Problem, this doesn't grab the line for the following case:
· Lorem ipsum lorem (XXX) Lorem · Lorem the ipsum · Lorem ipsum, lorem, and
lorem lorem the lorem lorem
How do I retain this sort of logic when the string I want to grab contains line breaks such as this?
If there's an easier way, perhaps just excluding all sentences that contain a period, that would be great (the only problem with that is sometimes those bullets will incorrectly contain periods).
EDIT
Just realized what "almost" worked in my sublime text editor didn't really work at all in Powershell. For whatever reason, even though this returns matches in regex with sublime text, it does NOT for Powershell.

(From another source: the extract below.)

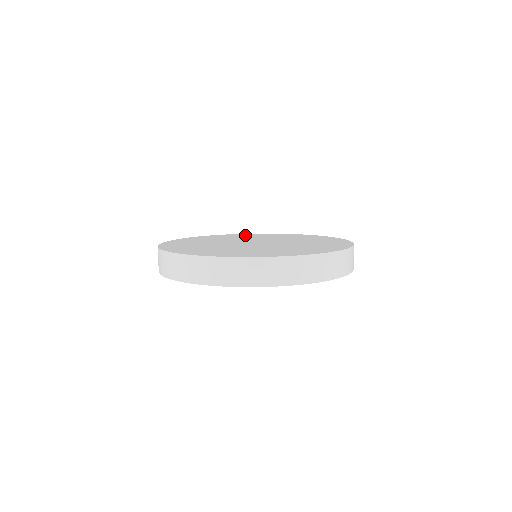
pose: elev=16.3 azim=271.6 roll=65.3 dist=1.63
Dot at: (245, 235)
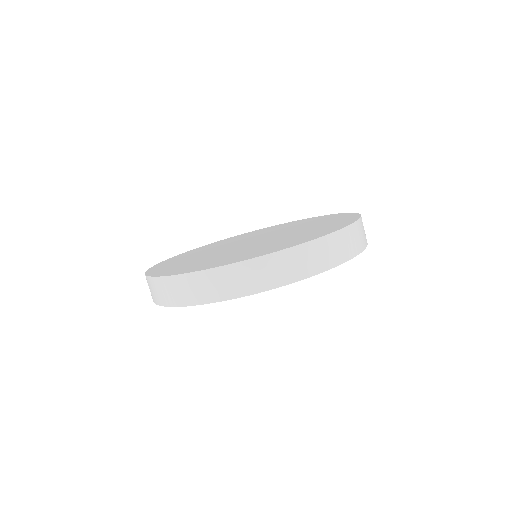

Now I know why. Whereas sublime can handle the bullet character, the shell couldn't, so it was omitted and I didn't notice. Now I just need to know the proper way to grab the bullet unicode and pass it in the same way.
Upvotes: 0
Views: 140
Reputation: 313
As a somewhat hackish fix, because I could not figure out how to detect the middle dot character (u00B7) | (d183), I was able to workaround it by excluding what I did NOT want to find.
"^[^\d^(^\s] *\b( the | a | an |The |An )\b.*$"
I didn't want any lines that began with a number, and I did not want lines that began with an open parenthesis. For now, this works. Unfortunately, I'm going to have to resolve this issue for other regex searches for my application to be useful.
In answer to my original questions, I had an epiphany that I could just add the optional \n? to account for potential line breaks! Final expression looks like this:
^[^\w\d\s(].*\n?\r*?.*\b( the | a | an |The |An )\b.*$
Upvotes: 1